Dynamic neural networks (NNs), which can adapt sparsely activated sub-networks to inputs during inference, have shown significant advantages over static ones in terms of accuracy, computational efficiency, and adaptiveness. However, existing deep learning frameworks and compilers mainly focus on optimizing static NNs with deterministic execution, missing optimization opportunities brought by non-uniform distribution of activation in dynamic NNs. The key to optimizing dynamic NNs is the traceability of how data are dynamically dispatched to different paths at inference. Such dynamism often happens at sub-tensor level (e.g., conditional dispatching tokens of a tensor), thus hard for existing tensor-centric frameworks to trace due to misaligned expression granularity.

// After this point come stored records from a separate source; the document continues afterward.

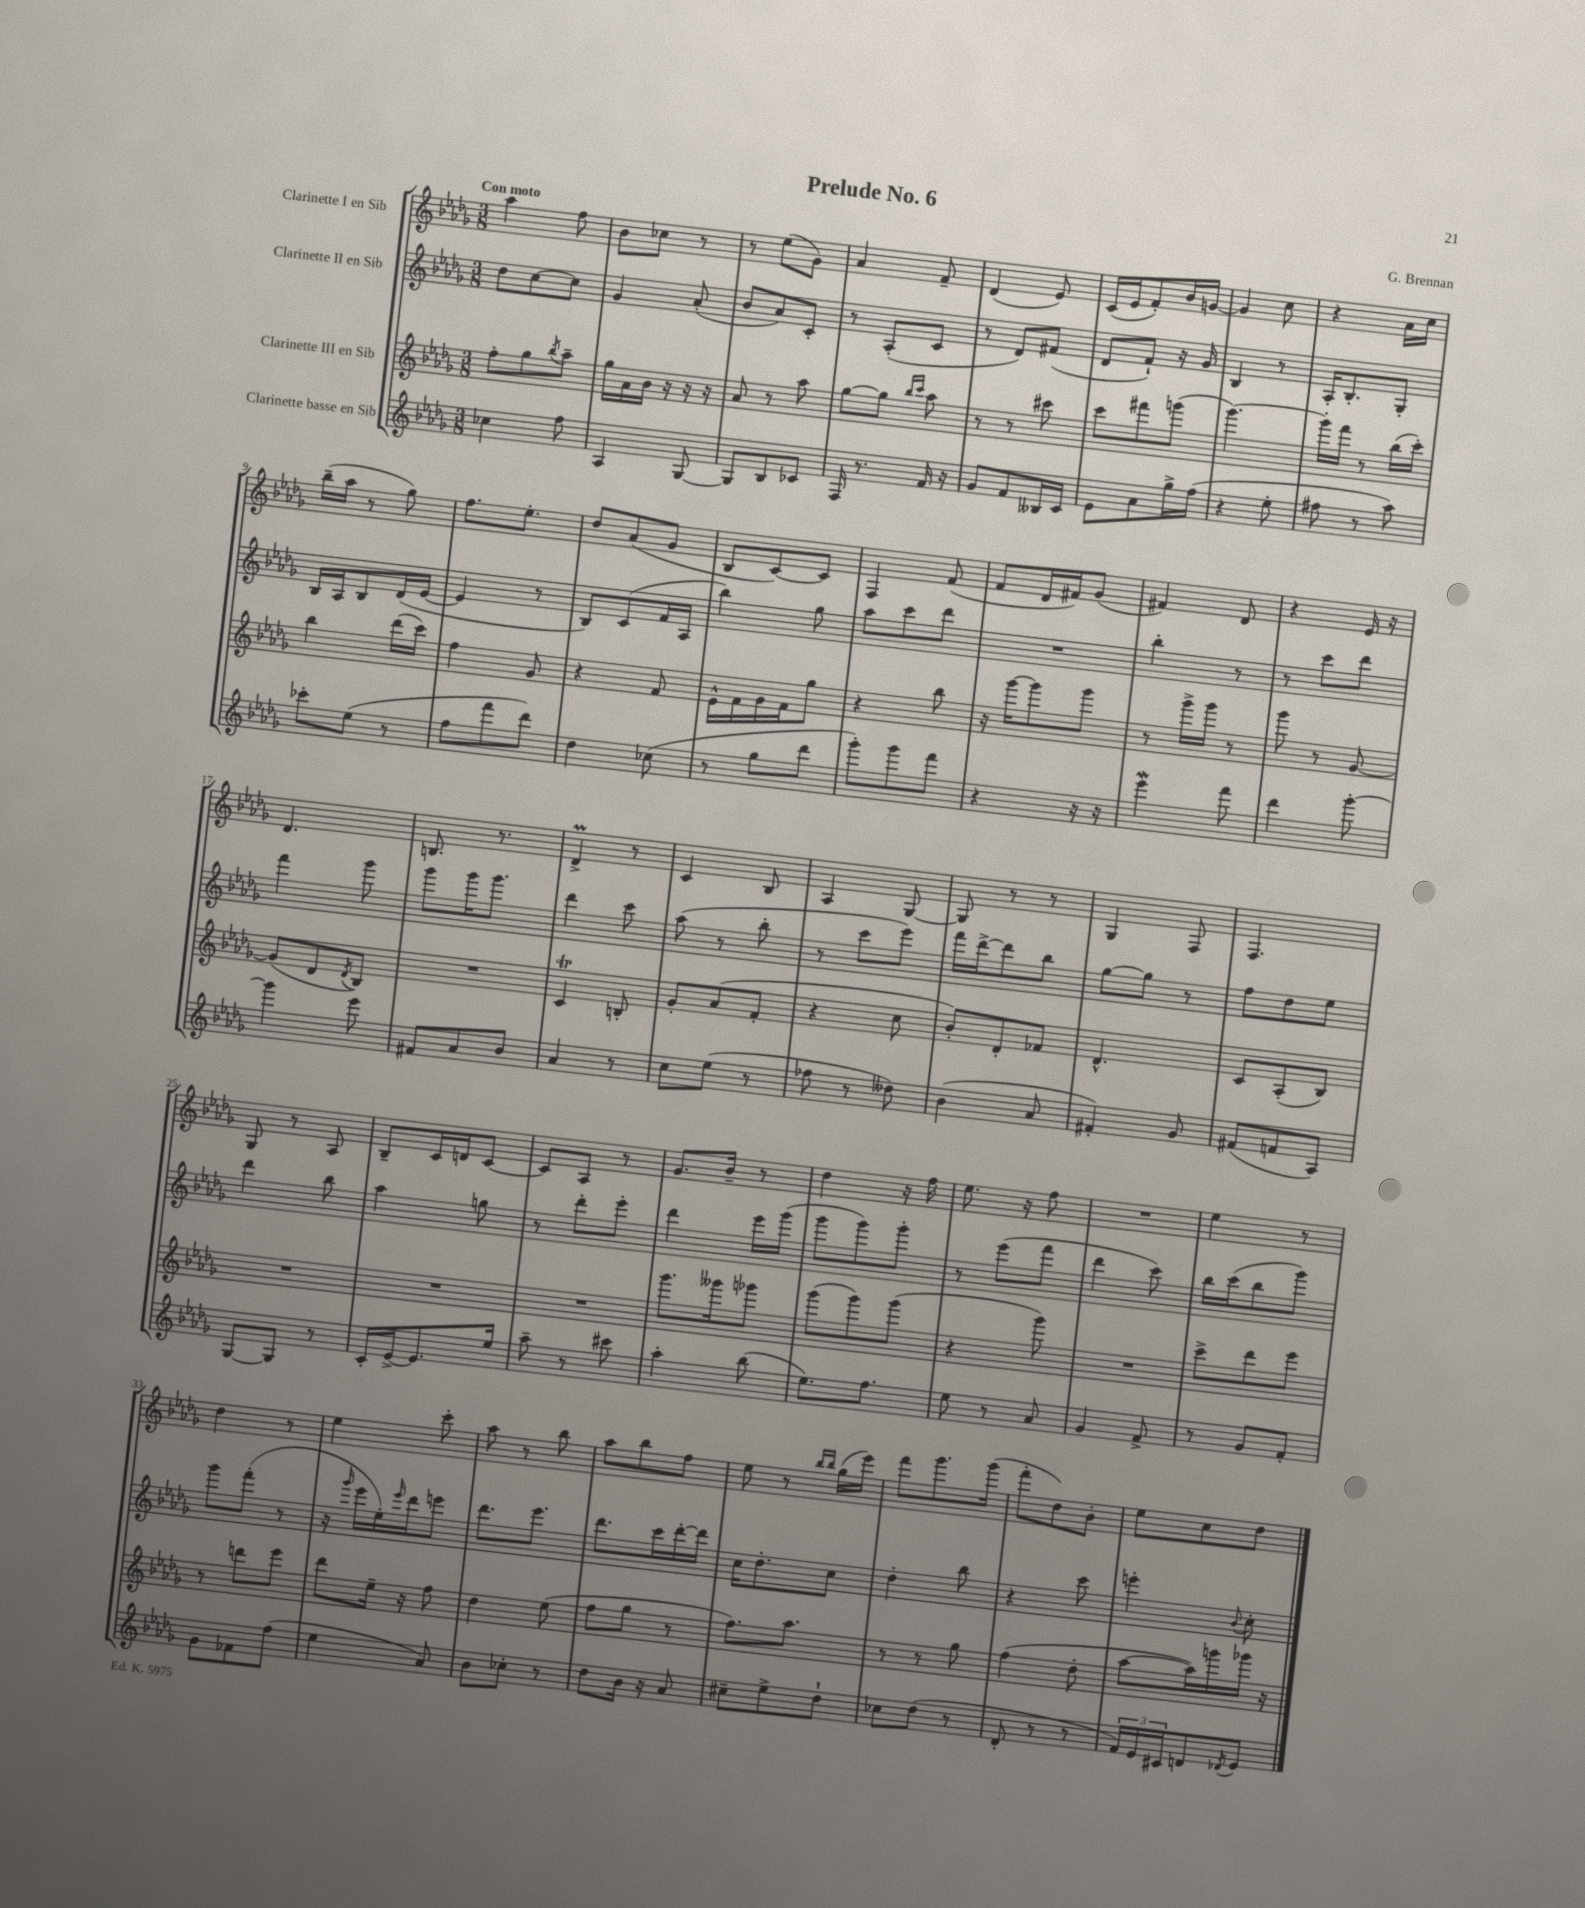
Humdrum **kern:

**kern	**kern	**kern	**kern
*part4	*part3	*part2	*part1
*staff4	*staff3	*staff2	*staff1
*I"Clarinette basse en Sib	*I"Clarinette III en Sib	*I"Clarinette II en Sib	*I"Clarinette I en Sib
*clefG2	*clefG2	*clefG2	*clefG2
*k[b-e-a-d-g-]	*k[b-e-a-d-g-]	*k[b-e-a-d-g-]	*k[b-e-a-d-g-]
*M3/8	*M3/8	*M3/8	*M3/8
=1	=1	=1	=1
!	!	!	!LO:TX:a:B:t=Con moto
4cc-X\	8ff'\L	8dd-\L	4aa-\
.	8gg-\	[8cc\	.
.	8qbb-/	.	.
8ff\	8aa-~\J	8cc\J]	8ff\
=2	=2	=2	=2
4A-/	16gg-\LL	4g-/	8b-\L
.	16a-\	.	.
.	16b-\JJ	.	8cc-X\J
.	16r	.	.
[8G-/	16r	(8a-'/	8r
.	16r	.	.
=3	=3	=3	=3
8G-/L]	8a-/	8b-/L	8r
8B-/	8r	8a-/)	(8ee-\L
8c-X/J	8aa-\	8c'/J	8g-\J)
=4	=4	=4	=4
16F/	[8gg-\L	8r	4a-/
8.r	.	.	.
.	8gg-\J]	(8A-'/L	.
.	16qqbb-/LL	.	.
.	16qqccc/JJ	.	.
16f/	8aa-\	8c/J	8f~/
16r	.	.	.
=5	=5	=5	=5
8g-/L	8r	8r	(4d-/
8f/	8r	8d-/L)	.
16B--X/L	8ccc#X\	(8f#X/J	8e-/)
16c/JJ	.	.	.
=6	=6	=6	=6
8e-\L	8ccc\L	8d-/L	(16c/LL
.	.	.	16e-/J
8a-\	8fff#X\	8f`/J)	8f'/)
16gg-^\L	(8gggn\J	16r	16b-/L
(16ff\JJ	.	16g-/	[16gn/JJ
=7	=7	=7	=7
4r	[4.ggg-\)	4B-/	4g/]
8ee-'\	.	8r	8cc\
=8	=8	=8	=8
8ff#X\	16ggg-'\LL]	16A-'/KL	4r
.	16fff\JJ	8.B-'/	.
8r	8r	.	.
8aa-\)	(16bb-\LL	8G-'/J	16a-\LL
.	16ccc'\JJ)	.	16cc\JJ
!!LO:LB:g=z
=9	=9	=9	=9
8ccc-X'\L	4bb-\	16B-/LL	(16bb-~\LL
.	.	16A-/J	16aa-\JJ
(8ee-\J	.	8B-/	8r
8r	(16ddd-\LL	(16d-/L	8gg-\)
.	16ccc\JJ)	[16e-/JJ	.
=10	=10	=10	=10
8ff\L	4ff\	4e-/]	8.ff\L
8fff\	.	.	.
.	.	.	8.ee-'\J
8ddd-\J)	8g-/	8r	.
=11	=11	=11	=11
4dd-\	4r	8B-/L)	8dd-/L
.	.	(8c/	(8a-/
(8cc-X\	8f/	16f/L	8g-/J
.	.	16A-/JJ	.
=12	=12	=12	=12
8r	16e-^^\LL	4bb-\)	8B-/L
.	16f\	.	.
8gg-\L	16g-\	.	[8c/)
.	16f\J	.	.
8ddd-\J	8gg-\J	8gg-\	8c/J]
=13	=13	=13	=13
8ggg-'\L)	4r	8aa-\L	4F/
8ggg-\	.	8ccc\	.
8fff\J	8bb-\	8ddd-\J	(8f/
=14	=14	=14	=14
4r	16r	4.r	8f/L
.	[16ggg-\KL	.	.
.	8ggg-\]	.	16d-/L
.	.	.	16f#X/J)
16r	8ggg-\J	.	(8g-/J
16r	.	.	.
=15	=15	=15	=15
4eee-W\	8r	4bb-'\	4f#X/)
.	16ggg-^\LL	.	.
.	16ggg-\JJ	.	.
8fff\	8r	8r	8d-/
=16	=16	=16	=16
4ddd-\	8ggg-\	8r	4r
.	8r	8ccc\L	.
[8ggg-'\	[8g-/	8ddd-\J	16e-/
.	.	.	16r
!!LO:LB:g=z
=17	=17	=17	=17
4ggg-\]	(8g-/L]	4fff\	4.d-/
.	8d-/	.	.
.	8qd-/	.	.
8eee-\	8B-/J)	8ggg-\	.
=18	=18	=18	=18
8f#X/L	4.r	8ggg-\L	8.Bn/
8a-/	.	16ggg-\K	.
.	.	8.ggg-\J	8.r
8b-/J	.	.	.
=19	=19	=19	=19
4a-/	4ct/	4ddd-\	4d-M^/
8r	8Bn'/	8ccc\	8r
=20	=20	=20	=20
8cc\L	8g-'/L	(8aa-\	4c/
(8ee-\J	(8a-/	8r	.
8r	8f'/J	8bb-'\	8B-/
=21	=21	=21	=21
8ff-X\	4r	8r	4A-/
8r	.	8ccc\L	.
8dd--X\)	8cc\	8eee-\J)	[8G-/
=22	=22	=22	=22
(4b-\	8b-'/L)	16fff\LL	8G-/]
.	.	[16ddd-^\J	.
.	8d-'/	8ddd-\]	8r
8a-/	8f-X/J	8bb-\J	8r
=23	=23	=23	=23
4f#X'/)	4.d-^^/	[8gg-\L	4G-/
.	.	8gg-\J]	.
8g-/	.	8r	8F/
=24	=24	=24	=24
(8f#X/L	8c/L	8ff\L	4.F/
8fn/	(8A-'/	8dd-\	.
8A-/J)	8B-/J)	8ee-\J	.
!!LO:LB:g=z
=25	=25	=25	=25
[8G-/L	4.r	4ddd-\	8G-/
8G-/J]	.	.	8r
8r	.	8bb-\	8A-/
=26	=26	=26	=26
16c'/LL	4.r	4aa-\	8B-~/L
[16e-^/J	.	.	.
8.e-/]	.	.	16c/L
.	.	.	16dn/J
.	.	8ggn\	[8c/J
16ee-/Jk	.	.	.
=27	=27	=27	=27
8aa-~\	4.r	8r	8c/L]
8r	.	8ddd-'\L	8A-/J
8ccc#X\	.	8eee-'\J	8r
=28	=28	=28	=28
4aa-'\	8.ggg-\L	4ddd-\	8.g-/L
.	16ggg--X\k	.	16b-~/Jk
(8bb-\	8ggg-X\J	16eee-\LL	8r
.	.	(16ggg-\JJ	.
=29	=29	=29	=29
8.ee-\L)	(8ggg-\L	8ggg-\L	4dd-\
.	8ggg-\)	8ggg-\)	.
8.ff\J	.	.	.
.	(8ggg-\J	8ggg-'\J	16r
.	.	.	16ff\
=30	=30	=30	=30
8ee-\	4r	8r	8.ee-\
8r	.	(8eee-\L	.
.	.	.	16r
8a-/	8ggg-\)	8fff\J	8ff\
=31	=31	=31	=31
4g-/	4.r	4ddd-\	4.r
8f^/	.	8ccc\)	.
=32	=32	=32	=32
8r	8ccc^\L	16bb-\LL	4ee-\
.	.	(16ccc\J	.
8g-/L	8ddd-\	8bb-\	.
8f'/J	8eee-\J	8ggg-\J)	8r
!!LO:LB:g=z
=33	=33	=33	=33
8g-\L	8r	8ggg-\L	4dd-\
8f-X\	8dddn\L	(8fff'\J	.
(8ff\J	8eee-\J	8r	8r
=34	=34	=34	=34
4ee-\	8ddd-\L	16r	4ee-\
.	.	16qqggg-/	.
.	.	16eee-\LL	.
.	16ee-~\Jk	16ee-'\)	.
.	.	16qqeee-/	.
.	16r	16ddd-\J	.
8a-/)	8ff\	8eeen\J	8ccc'\
=35	=35	=35	=35
8b-\L	4dd-\	8.ddd-\L	8aa-\
8cc-X'\J	.	.	8r
.	.	8.eee-\J	.
8r	(8ee-\	.	8bb-\
=36	=36	=36	=36
8dd-\L	8ff\L	8.ddd-\L	8aa-\L
16b-\Jk	8gg-\J	.	8bb-\
16r	.	16ccc\L	.
8a-/	8r	[16ddd-'\	8ff\J
.	.	16ddd-\JJ]	.
=37	=37	=37	=37
8cc#X~\L	8.ff\L)	16cc\KL	8ee-\
.	.	8.dd-'\	.
8ee-^\	.	.	8r
.	8.aa-\J	.	.
.	.	.	16qqbb-/LL
.	.	.	16qqbb-/JJ
8dd-`\J	.	8cc\J	(16gg-\LL
.	.	.	16eee-\JJ)
=38	=38	=38	=38
8cc-X\L	8r	4dd-'\	8fff\L
(8dd-\J	8r	.	8.ggg-\
8r	8gg-\	8bb-\	.
.	.	.	(16ggg-\Jk
=39	=39	=39	=39
8d-'/	(4ff\	4r	8fff'\L
8r	.	.	8dd-\)
8r	8dd-'\	8ccc\	8b-'\J
=40	=40	=40	=40
24f/LL)	[8aa-\L	4eeen'\	8ee-\L
24e-/	.	.	.
24c#X/J	.	.	.
8dn/	16aa-\L])	.	8cc\
.	16gggn\	.	.
8qd-X/	.	8qqb-/	.
8e-/J	16ggg-X\JJ	8cc'\	8dd-\J
.	16r	.	.
==	==	==	==
*-	*-	*-	*-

In this paper, we present Brainstorm, a deep learning framework for optimizing dynamic NNs, which bridges the gap by unifying how dynamism should be expressed. Brainstorm proposes (1) Cell, the key data abstraction that lets model developers express the data granularity where dynamism exists, and (2) Router, a unified interface to let model developers express how Cells should be dynamically dispatched. Brainstorm handles efficient execution of routing actions. This design allows Brainstorm to collect profiles of fine-grained dataflow at the correct granularity. The traceability further opens up a new space of dynamic optimization for dynamic NNs to specialize their execution to the runtime dynamism distribution. Extensive evaluations show Brainstorm brings up to 11.7× speedup (3.29× on average) or leads to 42% less memory consumption for popular dynamic neural networks with the proposed dynamic optimizations.